Tally up the lines in the material where the word "views" appears, then give the total and nothing else.

**Records for the task:**
* * * *

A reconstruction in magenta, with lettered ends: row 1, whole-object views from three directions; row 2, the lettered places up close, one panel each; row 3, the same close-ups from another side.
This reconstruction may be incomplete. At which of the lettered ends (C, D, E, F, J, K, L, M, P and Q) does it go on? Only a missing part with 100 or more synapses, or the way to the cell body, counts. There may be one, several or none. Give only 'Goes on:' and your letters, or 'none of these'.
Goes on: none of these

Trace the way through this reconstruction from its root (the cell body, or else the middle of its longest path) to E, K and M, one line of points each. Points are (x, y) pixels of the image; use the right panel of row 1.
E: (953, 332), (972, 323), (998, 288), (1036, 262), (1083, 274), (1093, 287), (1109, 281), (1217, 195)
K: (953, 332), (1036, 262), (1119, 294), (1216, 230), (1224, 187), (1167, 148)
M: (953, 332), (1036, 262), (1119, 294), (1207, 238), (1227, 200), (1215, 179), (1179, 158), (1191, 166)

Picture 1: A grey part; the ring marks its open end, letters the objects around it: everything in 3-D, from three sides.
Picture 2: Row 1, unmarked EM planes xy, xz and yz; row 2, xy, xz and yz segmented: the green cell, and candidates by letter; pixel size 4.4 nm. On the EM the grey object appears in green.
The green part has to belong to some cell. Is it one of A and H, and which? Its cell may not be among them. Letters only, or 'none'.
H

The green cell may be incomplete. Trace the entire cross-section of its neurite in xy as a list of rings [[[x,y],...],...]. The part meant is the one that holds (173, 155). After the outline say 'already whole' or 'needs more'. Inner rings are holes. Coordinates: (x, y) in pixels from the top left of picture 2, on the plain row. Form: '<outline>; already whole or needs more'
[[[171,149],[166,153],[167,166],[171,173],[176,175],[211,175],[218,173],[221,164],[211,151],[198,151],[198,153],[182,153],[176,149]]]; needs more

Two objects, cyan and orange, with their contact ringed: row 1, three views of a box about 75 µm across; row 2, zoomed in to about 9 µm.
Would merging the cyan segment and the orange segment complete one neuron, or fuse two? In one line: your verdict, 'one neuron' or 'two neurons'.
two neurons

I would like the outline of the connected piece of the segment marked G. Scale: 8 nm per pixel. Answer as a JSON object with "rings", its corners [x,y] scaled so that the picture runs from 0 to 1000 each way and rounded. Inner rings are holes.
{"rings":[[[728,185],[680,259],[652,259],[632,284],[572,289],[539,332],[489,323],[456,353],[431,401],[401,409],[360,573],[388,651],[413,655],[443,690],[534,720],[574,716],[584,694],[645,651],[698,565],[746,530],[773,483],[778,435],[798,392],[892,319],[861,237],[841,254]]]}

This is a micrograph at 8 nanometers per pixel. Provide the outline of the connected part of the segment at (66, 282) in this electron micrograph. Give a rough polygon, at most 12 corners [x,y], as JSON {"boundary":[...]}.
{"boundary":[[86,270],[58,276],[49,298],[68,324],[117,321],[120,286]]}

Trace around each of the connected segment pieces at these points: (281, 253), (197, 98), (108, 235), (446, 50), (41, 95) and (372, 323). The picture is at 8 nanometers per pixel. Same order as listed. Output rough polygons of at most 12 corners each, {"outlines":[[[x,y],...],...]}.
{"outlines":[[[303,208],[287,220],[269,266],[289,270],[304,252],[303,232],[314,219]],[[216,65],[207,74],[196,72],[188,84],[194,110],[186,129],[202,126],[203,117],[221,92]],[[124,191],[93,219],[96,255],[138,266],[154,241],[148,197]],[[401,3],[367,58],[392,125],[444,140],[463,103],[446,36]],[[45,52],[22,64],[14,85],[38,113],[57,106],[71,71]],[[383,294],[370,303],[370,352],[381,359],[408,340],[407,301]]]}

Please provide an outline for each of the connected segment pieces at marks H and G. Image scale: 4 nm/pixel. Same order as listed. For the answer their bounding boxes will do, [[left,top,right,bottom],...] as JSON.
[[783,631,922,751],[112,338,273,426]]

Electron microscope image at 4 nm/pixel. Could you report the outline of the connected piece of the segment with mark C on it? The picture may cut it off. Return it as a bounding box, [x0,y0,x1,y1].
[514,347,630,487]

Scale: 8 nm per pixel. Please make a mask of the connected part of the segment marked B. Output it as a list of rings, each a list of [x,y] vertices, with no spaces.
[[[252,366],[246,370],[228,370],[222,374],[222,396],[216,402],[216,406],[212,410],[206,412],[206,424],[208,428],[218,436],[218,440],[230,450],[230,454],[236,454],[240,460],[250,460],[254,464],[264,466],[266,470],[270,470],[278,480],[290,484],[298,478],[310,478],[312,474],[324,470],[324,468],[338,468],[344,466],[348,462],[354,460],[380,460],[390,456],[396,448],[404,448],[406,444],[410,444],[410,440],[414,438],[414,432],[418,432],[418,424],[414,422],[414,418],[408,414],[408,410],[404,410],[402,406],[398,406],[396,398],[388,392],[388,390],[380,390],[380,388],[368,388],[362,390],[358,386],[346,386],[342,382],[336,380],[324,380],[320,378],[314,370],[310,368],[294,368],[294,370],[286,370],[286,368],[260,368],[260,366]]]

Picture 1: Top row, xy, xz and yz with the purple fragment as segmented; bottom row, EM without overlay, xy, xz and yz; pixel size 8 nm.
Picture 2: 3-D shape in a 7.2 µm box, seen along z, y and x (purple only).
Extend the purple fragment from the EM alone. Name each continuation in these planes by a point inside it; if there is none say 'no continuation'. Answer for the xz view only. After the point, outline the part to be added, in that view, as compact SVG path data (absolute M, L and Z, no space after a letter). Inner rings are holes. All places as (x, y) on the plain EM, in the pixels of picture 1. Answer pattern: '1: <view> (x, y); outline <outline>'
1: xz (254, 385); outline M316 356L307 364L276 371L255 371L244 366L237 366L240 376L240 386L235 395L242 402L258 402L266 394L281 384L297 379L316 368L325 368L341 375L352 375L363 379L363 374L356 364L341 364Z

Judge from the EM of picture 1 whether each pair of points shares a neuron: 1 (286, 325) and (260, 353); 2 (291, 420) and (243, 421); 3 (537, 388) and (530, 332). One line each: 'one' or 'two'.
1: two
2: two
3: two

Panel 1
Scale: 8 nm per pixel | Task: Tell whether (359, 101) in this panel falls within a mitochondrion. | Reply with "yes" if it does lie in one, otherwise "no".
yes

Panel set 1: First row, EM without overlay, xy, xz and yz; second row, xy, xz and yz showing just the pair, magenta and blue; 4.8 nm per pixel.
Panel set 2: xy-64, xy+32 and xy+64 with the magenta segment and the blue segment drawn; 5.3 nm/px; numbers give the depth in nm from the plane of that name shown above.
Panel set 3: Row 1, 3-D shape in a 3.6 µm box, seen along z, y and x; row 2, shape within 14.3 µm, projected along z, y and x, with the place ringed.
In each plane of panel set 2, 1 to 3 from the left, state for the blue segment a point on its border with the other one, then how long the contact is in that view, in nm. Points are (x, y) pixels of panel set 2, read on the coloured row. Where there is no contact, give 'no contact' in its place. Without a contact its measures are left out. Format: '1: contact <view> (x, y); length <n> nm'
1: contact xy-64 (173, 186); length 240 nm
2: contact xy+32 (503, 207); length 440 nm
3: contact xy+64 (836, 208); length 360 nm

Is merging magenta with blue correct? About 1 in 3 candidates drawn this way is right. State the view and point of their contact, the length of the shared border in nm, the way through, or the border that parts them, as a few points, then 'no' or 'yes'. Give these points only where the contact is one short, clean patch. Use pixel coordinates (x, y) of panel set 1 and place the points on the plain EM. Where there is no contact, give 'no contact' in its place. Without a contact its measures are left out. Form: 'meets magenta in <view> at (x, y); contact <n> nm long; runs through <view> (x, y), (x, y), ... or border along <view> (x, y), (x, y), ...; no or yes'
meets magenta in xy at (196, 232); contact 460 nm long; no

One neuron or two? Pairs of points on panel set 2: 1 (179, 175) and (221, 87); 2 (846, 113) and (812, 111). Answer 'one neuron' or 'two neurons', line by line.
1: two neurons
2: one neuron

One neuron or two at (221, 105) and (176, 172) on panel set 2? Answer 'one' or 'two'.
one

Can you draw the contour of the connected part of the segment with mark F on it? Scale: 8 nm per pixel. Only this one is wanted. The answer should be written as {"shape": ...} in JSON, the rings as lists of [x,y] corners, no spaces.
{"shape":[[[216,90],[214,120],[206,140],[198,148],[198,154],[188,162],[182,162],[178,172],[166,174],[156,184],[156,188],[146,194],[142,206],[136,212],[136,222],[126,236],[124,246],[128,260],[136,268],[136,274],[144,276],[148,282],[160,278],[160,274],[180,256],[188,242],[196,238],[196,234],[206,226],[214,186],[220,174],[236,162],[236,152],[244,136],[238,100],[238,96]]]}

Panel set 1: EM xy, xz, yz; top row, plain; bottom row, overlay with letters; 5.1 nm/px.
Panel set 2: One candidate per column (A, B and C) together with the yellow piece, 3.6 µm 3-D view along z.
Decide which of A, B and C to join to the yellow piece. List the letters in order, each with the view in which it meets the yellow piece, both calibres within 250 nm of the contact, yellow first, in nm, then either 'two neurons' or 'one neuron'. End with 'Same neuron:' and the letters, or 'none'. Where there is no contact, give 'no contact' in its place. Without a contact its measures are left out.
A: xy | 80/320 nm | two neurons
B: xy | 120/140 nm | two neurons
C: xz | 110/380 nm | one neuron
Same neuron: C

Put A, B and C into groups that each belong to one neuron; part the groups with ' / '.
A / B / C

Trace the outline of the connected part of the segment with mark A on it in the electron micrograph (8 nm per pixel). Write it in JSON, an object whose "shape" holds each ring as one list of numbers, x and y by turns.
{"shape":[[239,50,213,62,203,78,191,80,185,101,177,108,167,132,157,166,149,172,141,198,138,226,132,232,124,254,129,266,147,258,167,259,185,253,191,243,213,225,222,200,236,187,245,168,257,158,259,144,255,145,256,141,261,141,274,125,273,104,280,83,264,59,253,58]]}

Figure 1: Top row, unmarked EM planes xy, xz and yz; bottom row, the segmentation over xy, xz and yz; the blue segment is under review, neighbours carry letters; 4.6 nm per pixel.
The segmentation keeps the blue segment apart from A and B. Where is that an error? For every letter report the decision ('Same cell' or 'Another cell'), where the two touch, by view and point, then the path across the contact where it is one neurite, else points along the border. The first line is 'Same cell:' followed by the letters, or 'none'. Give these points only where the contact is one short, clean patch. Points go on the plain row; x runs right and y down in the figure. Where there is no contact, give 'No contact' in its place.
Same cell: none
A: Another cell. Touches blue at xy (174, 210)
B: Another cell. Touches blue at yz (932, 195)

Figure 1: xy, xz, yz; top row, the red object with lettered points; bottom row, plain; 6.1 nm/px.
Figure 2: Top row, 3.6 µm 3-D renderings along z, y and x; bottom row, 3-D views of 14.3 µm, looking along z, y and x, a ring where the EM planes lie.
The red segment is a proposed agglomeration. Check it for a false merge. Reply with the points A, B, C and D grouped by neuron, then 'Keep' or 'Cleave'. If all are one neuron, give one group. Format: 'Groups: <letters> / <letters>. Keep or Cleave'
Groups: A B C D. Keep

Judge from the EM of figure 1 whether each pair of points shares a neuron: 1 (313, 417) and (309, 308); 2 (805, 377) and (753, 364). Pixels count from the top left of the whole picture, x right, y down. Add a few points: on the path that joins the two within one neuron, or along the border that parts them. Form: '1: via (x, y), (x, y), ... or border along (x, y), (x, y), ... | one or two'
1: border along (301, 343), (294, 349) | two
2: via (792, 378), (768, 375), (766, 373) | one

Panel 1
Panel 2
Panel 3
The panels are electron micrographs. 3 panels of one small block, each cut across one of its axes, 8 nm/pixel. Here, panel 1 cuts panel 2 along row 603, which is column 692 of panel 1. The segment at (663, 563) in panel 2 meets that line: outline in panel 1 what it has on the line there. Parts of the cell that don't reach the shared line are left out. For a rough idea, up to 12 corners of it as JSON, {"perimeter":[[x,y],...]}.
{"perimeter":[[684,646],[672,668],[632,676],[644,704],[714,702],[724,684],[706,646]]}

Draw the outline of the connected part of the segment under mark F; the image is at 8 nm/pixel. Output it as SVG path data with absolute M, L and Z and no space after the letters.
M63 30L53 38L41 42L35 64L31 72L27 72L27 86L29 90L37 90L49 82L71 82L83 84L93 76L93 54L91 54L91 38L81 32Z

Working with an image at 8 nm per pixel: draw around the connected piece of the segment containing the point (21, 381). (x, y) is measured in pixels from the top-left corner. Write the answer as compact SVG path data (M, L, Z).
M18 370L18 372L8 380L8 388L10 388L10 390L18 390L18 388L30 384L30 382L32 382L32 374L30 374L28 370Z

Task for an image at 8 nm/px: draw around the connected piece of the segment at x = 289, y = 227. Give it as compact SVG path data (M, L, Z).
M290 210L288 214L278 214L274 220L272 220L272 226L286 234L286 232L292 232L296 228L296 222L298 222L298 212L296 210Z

* * * *

**Response to the exercise:** 3